Justification in Decision Making
Decision making often includes the need to assign a reason for the decision and therefore justify it. This factor is illustrated by an experiment by A. Tversky and E. Shafir (1992): A very attractive vacation package has been offered to a group of students who have just passed an exam and to another group of students who have just failed the exam and have the chance to rewrite it after the holidays coming up. All students have the options to buy the ticket straight away, to stay at home, or to pay $5 for keeping the option open to buy it later.
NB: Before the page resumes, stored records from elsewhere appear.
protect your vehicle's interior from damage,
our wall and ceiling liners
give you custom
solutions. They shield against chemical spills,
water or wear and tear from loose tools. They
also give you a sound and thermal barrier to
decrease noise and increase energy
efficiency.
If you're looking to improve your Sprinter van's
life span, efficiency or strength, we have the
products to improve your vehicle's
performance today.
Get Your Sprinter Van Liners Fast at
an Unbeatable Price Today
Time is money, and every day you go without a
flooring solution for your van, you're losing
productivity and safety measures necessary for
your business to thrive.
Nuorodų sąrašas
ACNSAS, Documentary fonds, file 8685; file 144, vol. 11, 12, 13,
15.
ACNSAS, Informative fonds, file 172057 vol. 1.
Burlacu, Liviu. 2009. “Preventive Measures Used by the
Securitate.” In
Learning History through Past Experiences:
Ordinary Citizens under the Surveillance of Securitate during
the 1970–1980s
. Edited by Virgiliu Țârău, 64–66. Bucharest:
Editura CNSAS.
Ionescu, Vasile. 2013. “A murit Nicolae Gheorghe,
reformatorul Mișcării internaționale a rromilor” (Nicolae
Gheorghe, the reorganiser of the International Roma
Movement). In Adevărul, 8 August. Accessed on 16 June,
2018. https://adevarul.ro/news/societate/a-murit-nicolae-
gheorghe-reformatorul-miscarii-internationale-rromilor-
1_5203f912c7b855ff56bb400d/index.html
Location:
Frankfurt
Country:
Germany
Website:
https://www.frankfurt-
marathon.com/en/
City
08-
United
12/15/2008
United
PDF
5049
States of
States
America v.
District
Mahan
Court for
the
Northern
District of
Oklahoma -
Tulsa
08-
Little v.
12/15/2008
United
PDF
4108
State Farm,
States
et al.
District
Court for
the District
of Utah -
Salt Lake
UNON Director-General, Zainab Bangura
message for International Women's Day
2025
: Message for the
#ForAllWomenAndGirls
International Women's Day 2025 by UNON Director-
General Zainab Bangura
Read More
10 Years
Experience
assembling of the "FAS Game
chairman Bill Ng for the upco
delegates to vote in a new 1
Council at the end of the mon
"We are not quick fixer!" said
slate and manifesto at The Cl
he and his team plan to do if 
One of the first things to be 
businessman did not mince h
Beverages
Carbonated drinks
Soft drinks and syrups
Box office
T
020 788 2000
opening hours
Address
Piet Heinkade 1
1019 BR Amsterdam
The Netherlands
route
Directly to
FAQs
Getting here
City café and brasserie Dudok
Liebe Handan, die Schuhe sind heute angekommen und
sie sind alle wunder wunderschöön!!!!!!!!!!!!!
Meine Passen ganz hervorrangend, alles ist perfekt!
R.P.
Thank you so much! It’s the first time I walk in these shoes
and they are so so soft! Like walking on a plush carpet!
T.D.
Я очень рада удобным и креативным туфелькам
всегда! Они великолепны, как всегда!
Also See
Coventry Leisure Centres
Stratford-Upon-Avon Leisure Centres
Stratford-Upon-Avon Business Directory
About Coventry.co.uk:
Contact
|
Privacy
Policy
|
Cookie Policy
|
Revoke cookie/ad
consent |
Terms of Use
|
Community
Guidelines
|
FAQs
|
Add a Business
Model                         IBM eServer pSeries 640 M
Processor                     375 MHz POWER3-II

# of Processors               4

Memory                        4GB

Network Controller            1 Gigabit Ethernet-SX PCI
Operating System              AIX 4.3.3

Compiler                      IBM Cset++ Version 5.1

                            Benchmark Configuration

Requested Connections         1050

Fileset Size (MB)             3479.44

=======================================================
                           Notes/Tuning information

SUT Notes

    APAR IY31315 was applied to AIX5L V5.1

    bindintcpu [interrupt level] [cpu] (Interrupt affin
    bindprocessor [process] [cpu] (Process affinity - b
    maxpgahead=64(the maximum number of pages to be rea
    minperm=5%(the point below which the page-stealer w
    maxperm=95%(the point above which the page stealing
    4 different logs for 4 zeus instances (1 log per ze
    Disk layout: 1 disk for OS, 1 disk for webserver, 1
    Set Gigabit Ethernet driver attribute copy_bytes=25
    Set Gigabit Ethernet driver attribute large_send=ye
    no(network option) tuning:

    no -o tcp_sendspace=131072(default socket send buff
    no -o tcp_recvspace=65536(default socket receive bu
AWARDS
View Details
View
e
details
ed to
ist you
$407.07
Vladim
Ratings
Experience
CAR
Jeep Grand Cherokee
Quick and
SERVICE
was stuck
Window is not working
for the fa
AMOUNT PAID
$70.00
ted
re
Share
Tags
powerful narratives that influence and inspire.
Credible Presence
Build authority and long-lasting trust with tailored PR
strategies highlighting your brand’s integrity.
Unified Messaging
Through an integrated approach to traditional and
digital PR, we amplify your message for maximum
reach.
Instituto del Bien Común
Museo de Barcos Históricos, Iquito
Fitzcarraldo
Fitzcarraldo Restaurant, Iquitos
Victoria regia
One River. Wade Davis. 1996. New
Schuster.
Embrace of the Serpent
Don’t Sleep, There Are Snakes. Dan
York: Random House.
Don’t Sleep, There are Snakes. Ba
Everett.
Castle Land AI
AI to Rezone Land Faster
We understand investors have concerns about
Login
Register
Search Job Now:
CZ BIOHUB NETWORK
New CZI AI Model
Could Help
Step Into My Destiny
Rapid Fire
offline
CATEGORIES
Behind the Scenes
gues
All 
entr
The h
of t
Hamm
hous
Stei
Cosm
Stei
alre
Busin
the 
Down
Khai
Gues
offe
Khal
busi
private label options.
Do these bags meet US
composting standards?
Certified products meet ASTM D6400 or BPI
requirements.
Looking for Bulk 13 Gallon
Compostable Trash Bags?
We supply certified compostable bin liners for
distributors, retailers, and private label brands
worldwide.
At this point, there is no difference between the two groups, since the number of students who passed the exam and decided to book the flight (with the justification of a deserving a reward), is the same as the number of students who failed and booked the flight (justified as consolation and having time for reoccupation). A third group of students who were informed to receive their results in two more days was confronted with the same problem. The majority decided to pay $5 and keep the option open until they would get their results. The conclusion now is that even though the actual exam result does not influence the decision, it is required in order to provide a rationale.